As augmented reality, AI, the Metaverse, blockchain, and Web3 technologies emerge, computer sciences will only continue growing in importance. For computer science students and graduates, computer science is the 19th most popular college degree in 2019, making up an estimated 2.06 million employees in the workforce. With a 22% projected annual growth rate, it’s critical to launch your career on the right foot, and internships are an excellent way to kickstart that growth. At least 60% of the workforce since 2013 participated in an internship, making up a vast majority of the 2022 workforce. Internships offer real-world experience, enhanced career prospects, academic credit, and unparalleled networking opportunities.
Internships are your first entry into the real-world job market as they expose you to different organizations, roles, projects, styles of working, and more. Not only do internships offer real-world experience in the field you think you’ll like, but they also help you discover new fields you might not have thought of. Internships can help you learn about the day-to-day tasks and responsibilities of a job you think is interesting, and they can also help you vet roles that might turn out to be more interesting than you thought. In addition, internships offer the chance to work on real-world projects instead of in-class assignments, which is a tactical way to enhance your computer science learning.
During internships, building relationships at every level of the organization is critical — from leadership to middle management to other college students interning. You can learn from high-level executives’ years of experience and perspective on your industry. Even with your peers, you can build valuable relationships that might help your future career. Internships help you build better career prospects as you could use a manager as a reference for a future job and put applicable projects and experience on your resume.
Many computer science internships can apply for college credit and save you from sitting through hours of lectures. Instead of tests, quizzes, and homework, you can gain real-life experience from exciting projects and organizations while still gaining academic credit. Typically, to apply for credit, internship programs should be well formulated and documented, and you should be able to answer your college’s questions about what you learned and worked on.
Networking is arguably one of the most important aspects of a computer science internship. When you start an internship, make an effort to reach out to different managers and employees, meet them for coffee, and learn more about their professional journey. You might connect with people much more experienced than you who can act as a mentor or recommend you for future jobs.
Internships aren’t easy, and even the application and interview process can be grueling. Many students might forgo an academic year or summer internship to socialize, travel, or simply relax. Internships showcase ambition and drive, creating a unique differentiator on resumes that help you stand out in the post-grad pack.
Things to Avoid in a Computer Science Internship
While many computer science internships are amazing opportunities, there are some red flags to watch out for. A lack of program structure, no previous intern testimonials or success stories, and a lack of mentorship are a few major red flags to watch out for when applying and interviewing at different employers.
If a computer science internship seems brand new or poorly formulated, it’s best to avoid it.
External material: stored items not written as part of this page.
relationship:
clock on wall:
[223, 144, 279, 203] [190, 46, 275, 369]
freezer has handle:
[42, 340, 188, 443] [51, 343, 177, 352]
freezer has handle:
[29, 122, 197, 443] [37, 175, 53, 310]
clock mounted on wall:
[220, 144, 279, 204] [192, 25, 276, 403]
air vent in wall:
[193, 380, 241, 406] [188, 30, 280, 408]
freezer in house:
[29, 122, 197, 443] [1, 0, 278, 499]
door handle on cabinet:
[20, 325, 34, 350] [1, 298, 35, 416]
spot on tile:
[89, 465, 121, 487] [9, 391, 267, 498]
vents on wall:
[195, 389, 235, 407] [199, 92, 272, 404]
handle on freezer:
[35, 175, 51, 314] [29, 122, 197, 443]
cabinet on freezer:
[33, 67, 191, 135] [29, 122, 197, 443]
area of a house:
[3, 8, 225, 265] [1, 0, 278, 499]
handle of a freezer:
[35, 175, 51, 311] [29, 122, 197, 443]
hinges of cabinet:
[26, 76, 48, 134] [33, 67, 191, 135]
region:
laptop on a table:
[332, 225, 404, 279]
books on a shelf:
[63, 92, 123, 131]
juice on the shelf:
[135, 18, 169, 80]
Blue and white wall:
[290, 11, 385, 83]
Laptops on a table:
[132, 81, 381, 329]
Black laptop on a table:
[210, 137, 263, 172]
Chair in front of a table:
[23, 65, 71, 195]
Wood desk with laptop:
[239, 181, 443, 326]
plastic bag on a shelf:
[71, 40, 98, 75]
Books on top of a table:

As mentorship, real-world experience, and networking are critical factors of an internship’s success, a program without those isn’t of high quality or valuable — and it might not be relevant for academic credit either. When interviewing, ask questions about the program, such as what you’ll be working on and learning and if past interns offered any reflections on their time in the program.
A computer science diploma is one of the most valuable educational degrees to hold, and high-quality internships can help you establish your credibility, network with skilled professionals, get valuable real-world experience, and decide exactly what post-graduate job suits you best.